In Bush On the Couch, Dr. Justin Frank, a renowned Washington, DC-based psychoanalyst, assembles a comprehensive psychological profile of President George W. Bush. Using the principles of Applied Psychoanalysis, the discipline of psychoanalysing public and historical figure pioneered by Freud, Frank fearlessly builds his case, which concludes with a most disturbing diagnosis. With an eye for the subtleties of human behaviour sharpened through thirty years of clinical practice, Dr. Frank traces the development of Bush's character from childhood to present day, identifying and analysing Bush's patterns of thought, behaviour and communication.
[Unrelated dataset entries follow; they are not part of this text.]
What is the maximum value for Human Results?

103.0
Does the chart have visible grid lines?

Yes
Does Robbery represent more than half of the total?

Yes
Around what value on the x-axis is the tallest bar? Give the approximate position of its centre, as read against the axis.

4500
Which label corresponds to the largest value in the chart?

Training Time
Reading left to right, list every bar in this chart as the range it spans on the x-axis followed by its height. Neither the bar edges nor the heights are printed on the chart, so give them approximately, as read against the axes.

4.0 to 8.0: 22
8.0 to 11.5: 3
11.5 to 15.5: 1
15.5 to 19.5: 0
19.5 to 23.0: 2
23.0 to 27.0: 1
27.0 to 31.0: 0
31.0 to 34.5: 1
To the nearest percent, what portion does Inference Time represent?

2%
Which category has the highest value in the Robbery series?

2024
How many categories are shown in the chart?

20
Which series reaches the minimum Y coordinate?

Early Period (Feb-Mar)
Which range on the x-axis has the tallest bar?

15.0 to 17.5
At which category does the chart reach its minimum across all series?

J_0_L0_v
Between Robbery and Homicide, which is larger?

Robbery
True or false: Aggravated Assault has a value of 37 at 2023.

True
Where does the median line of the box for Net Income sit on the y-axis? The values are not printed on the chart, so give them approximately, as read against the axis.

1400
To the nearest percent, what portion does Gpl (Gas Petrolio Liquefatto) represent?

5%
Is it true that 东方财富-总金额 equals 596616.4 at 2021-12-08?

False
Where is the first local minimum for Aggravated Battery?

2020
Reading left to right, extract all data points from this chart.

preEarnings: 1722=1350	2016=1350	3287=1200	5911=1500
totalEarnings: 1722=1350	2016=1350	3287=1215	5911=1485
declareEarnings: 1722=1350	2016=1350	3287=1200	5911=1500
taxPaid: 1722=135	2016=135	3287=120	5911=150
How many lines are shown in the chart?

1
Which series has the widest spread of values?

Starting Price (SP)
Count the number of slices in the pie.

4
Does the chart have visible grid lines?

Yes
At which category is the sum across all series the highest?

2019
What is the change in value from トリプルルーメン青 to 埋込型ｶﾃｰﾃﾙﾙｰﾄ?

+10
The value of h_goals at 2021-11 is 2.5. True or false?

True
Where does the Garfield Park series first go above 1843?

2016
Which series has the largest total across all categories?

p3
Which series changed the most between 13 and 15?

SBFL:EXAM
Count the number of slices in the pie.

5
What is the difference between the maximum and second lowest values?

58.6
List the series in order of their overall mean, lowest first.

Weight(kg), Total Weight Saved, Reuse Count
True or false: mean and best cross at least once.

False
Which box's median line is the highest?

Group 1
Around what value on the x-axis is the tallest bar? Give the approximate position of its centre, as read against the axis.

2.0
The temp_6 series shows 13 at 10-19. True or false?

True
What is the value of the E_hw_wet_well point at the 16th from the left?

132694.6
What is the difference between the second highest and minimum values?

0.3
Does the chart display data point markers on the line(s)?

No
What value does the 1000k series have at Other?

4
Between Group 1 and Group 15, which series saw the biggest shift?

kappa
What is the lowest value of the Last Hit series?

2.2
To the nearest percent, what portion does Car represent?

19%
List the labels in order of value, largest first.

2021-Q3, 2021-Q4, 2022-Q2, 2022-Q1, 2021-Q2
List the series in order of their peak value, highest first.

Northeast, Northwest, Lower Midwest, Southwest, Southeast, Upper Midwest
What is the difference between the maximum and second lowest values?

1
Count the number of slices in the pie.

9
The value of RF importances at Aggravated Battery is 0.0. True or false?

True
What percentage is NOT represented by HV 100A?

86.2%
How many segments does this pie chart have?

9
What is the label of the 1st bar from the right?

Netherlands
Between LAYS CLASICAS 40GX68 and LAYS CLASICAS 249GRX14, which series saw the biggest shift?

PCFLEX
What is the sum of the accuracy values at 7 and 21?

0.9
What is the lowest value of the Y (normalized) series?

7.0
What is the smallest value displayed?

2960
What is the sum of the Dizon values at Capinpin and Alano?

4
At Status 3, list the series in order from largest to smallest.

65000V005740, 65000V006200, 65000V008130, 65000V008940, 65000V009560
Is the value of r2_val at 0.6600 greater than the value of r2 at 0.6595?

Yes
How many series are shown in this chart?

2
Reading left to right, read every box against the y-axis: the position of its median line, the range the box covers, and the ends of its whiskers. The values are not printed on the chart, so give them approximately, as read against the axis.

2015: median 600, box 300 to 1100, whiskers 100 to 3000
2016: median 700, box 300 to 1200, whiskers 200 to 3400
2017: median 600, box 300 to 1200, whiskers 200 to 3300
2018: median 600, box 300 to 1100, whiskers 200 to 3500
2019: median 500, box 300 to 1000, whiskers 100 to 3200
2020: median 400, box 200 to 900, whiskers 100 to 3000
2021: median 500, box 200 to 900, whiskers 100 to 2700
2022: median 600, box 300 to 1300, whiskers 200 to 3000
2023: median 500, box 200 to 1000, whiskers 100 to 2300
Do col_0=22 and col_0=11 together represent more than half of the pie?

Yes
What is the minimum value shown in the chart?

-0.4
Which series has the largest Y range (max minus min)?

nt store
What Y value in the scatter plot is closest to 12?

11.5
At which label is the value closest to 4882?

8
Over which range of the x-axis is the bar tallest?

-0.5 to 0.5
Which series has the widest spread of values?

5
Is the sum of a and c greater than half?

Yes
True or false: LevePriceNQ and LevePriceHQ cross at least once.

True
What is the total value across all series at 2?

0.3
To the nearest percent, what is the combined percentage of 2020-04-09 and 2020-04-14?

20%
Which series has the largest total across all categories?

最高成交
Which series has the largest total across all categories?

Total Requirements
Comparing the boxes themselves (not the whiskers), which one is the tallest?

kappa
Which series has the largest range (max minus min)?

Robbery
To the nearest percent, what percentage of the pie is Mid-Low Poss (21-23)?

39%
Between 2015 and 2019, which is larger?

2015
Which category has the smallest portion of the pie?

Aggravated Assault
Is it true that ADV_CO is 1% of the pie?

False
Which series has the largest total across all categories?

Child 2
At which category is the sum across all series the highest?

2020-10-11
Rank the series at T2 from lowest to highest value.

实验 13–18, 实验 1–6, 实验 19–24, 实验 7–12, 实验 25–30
A thorough and authoritative examination of Bush's public appearances and speeches, along with historical, biographical, and journalistic records, Bush On the Couch is a compelling portrait of George W. Bush, filled with controversial and disturbing revelations about our nation's leader:

. the scion of a powerful family that failed to nurture its first-born son even as it instilled within him a false sense of omnipotence
. an individual in the grip of anxieties that require a monumental effort to manage
. an untreated alcoholic supported by a nation of enablers
. a rigid thinker with a perilously simplistic worldview
. and a megalomaniacal leader driven to invent adversaries so he can destroy them

Insightful and accessible, courageous and controversial, Bush On the Couch sheds startling new light on the Bush psyche and its impact on the way he governs, tackling head-on the question no one seems willing to ask: Is the president psychologically fit to run the country?
0 Replies
 
cicerone imposter
 
  1  
Reply Fri 8 Dec, 2006 10:38 am
Roxxxanne, It doesn't take a couch psychiatrist to figure out that Bush is a psychopath. He cries crocodile tears in front of families of those who have lost children to this war, but Bush cut veteran's benefits while voicing support for our troops.
0 Replies
 
cicerone imposter
 
  1  
Reply Fri 8 Dec, 2006 10:40 am
Bush is also guilty of illegal wiretaps, and torture of prisoners. Bush thinks he's above the law - of humanity.